Six picks: recommendations from the Monitor staff

Behind Churchill's public face, a ramble through Britain's backroads with Robbie Coltrane, a novel about Cuba pre-Castro, and more.

July 18, 2008

Behind an icon

Does history make the man or does the man make history? Join Winston Churchill's granddaughter as she trots the globe in her famous ancestor's footsteps looking for answers to those questions. History comes alive as we track Churchill's emergence onto the world stage, from 19th-century New York Harbor to Cuba, South Africa, and beyond. Chasing Churchill: In Search of My Grandfather, a new three-part series airs on PBS, beginning July 21 at 10 p.m.

This 'Vacation' is no holiday

In The Year My Parents Went on Vacation, a Pelé-obsessed Brazil is focused on winning the 1970 soccer World Cup. But in São Paulo, 12-year-old soccer fanatic Mauro has a different goal: He just wants to be reunited with his parents. The pair of political dissidents, fearful for their lives, had dropped off their son at his grandfather's without realizing he had just died. Left to fend for himself, Mauro finds adolescence thrust upon him in this sweet, observational drama.

RAGTOP RAMBLE

A clean-shaven Hagrid pops into a cherry-red vintage Jaguar and meanders from London to Glasgow – by back road, not M1 – in Robbie Coltrane: Incredible Britain (Acorn Media, $29.99). Follow the food-loving actor and funny man into the Cotswolds and then through a series of shires, where he meets real Britons – including wing walkers in training, asparagus growers, and denizens of a town that annually weighs its mayor. Jolly good fun.

Summer Tunes

Turns out that Jon Foreman, singer and songwriter from the band Switchfoot, is a man for all seasons. His just-released Summer, an impressive follow-up to his earlier "Fall," "Winter," and "Spring" EPs, ranges from the tabla-and-electric sitar of "Resurrect Me" to a delicate trickle of piano notes in "Deep in Your Eyes." Amid lyrics about spiritual yearning, Foreman includes an inspired musical arrangement of Psalm 23 that you'll be listening to well into the next solstice.

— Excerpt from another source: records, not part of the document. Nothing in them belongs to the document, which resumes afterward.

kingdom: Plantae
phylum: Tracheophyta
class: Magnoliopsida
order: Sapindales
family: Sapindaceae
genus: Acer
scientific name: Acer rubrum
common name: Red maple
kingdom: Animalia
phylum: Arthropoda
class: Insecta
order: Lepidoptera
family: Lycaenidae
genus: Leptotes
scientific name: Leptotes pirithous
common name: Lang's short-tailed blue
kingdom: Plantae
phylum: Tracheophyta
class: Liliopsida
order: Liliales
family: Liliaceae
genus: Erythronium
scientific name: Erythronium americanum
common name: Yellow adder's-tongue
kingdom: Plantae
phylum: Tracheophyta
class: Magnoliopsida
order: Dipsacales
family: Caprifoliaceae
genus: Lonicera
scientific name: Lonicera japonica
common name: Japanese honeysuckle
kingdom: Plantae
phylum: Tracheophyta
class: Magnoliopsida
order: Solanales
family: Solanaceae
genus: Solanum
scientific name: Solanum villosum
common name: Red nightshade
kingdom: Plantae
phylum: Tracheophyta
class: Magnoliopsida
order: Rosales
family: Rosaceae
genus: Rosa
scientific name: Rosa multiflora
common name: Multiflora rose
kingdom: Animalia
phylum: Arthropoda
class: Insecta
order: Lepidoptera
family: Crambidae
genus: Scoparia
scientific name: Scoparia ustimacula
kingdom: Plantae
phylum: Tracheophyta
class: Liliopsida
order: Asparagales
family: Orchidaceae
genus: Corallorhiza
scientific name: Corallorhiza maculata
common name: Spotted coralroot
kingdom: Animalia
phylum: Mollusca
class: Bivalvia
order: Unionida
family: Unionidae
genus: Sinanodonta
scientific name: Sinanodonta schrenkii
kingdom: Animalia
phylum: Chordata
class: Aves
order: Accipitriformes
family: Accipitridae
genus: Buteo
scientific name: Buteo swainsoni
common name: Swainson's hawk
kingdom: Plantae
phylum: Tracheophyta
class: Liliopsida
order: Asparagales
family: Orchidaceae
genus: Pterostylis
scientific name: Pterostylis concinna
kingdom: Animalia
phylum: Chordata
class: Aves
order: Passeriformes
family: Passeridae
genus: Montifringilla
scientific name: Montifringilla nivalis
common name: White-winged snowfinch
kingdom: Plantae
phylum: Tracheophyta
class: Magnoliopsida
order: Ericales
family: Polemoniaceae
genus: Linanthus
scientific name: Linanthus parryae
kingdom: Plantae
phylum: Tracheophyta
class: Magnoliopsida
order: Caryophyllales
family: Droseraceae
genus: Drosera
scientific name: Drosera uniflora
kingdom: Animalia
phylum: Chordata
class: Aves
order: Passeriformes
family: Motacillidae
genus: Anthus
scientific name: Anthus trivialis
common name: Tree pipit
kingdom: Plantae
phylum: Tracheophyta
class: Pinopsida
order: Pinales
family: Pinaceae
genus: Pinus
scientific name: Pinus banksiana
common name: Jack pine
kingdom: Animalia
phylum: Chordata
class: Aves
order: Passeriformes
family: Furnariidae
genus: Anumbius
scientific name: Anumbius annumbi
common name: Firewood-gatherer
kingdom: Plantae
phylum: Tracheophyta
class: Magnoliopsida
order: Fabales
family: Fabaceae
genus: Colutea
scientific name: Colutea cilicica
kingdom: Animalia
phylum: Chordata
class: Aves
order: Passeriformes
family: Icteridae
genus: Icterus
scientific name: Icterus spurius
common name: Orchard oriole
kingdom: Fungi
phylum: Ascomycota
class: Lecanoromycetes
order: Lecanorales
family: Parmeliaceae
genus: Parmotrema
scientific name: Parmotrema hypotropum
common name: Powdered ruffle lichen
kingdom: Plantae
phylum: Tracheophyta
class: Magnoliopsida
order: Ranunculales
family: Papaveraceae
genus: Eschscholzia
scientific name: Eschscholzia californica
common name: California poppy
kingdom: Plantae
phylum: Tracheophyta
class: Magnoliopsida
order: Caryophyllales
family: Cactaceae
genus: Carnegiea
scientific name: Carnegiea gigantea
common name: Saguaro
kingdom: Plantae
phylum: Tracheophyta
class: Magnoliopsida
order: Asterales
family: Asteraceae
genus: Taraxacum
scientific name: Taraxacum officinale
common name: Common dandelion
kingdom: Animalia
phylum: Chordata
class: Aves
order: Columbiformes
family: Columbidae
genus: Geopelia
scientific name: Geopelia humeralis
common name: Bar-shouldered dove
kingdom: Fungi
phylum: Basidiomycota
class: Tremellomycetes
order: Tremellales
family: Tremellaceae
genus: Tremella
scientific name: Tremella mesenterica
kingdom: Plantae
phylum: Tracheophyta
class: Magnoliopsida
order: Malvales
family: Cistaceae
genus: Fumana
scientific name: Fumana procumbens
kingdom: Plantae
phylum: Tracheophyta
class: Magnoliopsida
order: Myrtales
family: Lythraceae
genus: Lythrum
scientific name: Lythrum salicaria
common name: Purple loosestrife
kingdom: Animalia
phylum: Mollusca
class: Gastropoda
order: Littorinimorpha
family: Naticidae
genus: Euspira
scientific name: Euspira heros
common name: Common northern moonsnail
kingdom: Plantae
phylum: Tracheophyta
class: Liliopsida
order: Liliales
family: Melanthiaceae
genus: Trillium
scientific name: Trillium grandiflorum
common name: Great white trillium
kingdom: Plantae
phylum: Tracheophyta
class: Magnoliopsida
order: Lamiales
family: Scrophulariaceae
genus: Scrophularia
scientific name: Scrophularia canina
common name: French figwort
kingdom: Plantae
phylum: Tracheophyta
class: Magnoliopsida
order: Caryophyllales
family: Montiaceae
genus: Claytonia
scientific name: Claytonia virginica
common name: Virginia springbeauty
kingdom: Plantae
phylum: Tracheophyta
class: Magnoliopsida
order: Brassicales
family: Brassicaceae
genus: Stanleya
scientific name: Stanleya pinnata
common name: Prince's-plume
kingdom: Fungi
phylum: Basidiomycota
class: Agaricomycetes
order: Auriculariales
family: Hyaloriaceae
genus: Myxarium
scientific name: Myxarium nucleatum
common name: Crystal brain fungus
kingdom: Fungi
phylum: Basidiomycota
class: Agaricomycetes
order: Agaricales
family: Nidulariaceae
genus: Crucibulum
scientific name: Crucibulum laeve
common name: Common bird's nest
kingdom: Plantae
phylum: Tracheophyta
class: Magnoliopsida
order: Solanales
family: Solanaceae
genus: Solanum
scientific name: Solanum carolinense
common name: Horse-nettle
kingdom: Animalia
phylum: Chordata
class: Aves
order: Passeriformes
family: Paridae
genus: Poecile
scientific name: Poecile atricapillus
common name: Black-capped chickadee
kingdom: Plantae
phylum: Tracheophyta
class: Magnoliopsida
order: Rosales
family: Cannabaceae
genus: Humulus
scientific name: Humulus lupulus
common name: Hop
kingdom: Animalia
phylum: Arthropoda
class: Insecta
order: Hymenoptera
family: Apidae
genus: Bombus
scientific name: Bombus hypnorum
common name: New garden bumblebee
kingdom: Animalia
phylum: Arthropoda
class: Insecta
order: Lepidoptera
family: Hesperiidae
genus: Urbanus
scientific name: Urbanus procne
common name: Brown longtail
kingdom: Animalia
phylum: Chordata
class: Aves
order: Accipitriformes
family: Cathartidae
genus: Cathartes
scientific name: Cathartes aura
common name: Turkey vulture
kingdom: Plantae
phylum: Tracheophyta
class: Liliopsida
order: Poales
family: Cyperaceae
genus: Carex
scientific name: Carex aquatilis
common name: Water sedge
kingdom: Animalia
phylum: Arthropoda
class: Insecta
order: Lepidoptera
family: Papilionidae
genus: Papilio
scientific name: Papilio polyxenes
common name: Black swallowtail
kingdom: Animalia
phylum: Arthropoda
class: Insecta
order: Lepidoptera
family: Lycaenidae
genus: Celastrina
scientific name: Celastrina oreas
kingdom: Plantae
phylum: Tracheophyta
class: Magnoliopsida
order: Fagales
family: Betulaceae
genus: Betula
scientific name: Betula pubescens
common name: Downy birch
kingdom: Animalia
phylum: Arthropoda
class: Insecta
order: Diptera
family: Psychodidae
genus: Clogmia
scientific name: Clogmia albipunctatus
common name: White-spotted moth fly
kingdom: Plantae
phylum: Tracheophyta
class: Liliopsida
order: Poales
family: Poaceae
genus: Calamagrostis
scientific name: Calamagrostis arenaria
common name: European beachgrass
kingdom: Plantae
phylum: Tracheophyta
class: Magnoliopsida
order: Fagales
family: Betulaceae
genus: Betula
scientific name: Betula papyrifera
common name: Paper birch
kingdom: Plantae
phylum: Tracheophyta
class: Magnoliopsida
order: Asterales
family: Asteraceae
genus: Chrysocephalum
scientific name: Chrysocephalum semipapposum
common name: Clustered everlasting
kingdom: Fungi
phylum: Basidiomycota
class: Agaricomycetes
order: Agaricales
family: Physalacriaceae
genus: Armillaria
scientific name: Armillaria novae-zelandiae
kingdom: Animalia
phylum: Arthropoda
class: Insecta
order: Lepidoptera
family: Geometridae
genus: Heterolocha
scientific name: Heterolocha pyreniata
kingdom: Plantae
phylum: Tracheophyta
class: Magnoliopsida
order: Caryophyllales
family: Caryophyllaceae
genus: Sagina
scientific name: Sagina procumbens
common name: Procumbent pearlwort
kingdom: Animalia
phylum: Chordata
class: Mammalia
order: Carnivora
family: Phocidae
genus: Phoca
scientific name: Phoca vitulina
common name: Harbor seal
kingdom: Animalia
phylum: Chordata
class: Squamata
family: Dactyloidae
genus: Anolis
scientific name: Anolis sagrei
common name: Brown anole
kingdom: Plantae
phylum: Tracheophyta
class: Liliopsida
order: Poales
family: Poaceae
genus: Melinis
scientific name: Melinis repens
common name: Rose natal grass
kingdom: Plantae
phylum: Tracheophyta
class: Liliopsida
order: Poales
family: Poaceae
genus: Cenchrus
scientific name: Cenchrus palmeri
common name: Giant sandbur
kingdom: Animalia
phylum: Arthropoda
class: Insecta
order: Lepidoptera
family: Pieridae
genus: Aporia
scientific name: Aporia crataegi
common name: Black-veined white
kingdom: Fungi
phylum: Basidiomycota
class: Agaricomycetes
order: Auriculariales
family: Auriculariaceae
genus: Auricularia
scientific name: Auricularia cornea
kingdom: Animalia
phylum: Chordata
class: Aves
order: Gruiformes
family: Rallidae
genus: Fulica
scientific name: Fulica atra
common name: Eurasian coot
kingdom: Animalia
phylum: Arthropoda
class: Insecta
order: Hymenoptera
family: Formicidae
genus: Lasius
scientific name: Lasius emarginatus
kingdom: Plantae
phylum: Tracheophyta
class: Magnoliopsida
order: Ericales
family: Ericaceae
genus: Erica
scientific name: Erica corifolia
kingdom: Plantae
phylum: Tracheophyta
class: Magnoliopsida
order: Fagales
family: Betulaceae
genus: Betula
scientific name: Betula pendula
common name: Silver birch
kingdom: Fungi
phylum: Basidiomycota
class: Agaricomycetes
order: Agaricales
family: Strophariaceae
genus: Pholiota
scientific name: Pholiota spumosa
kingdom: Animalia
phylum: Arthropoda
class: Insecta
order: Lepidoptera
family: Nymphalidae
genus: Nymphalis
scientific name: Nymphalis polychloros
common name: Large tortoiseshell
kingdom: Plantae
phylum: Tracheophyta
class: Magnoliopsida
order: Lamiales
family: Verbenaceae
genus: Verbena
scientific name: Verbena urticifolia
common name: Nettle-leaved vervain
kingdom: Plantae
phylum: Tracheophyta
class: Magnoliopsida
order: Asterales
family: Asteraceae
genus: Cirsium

Postcard from a vanished island

If you like beach reading with a little intellectual bite, dip a toe into Telex From Cuba, the debut novel by Rachel Kushner. Told from the perspectives of two young teens, assorted society matrons, and an exotic dancer and her arms-dealer lover, the novel chronicles the privilege-soaked lives of Americans in Cuba in the run-up to revolution. There are fishing trips in the company bay, mansions full of servants, and the occasional Hemingway sighting. Plus, exploitation of the locals so breathtaking, it causes one sugar company executive's son to run away and join the rebels. Like many journalists-turned-novelists, Kushner has an eye for detail and writes so engagingly readers may not even realize they're getting a history lesson.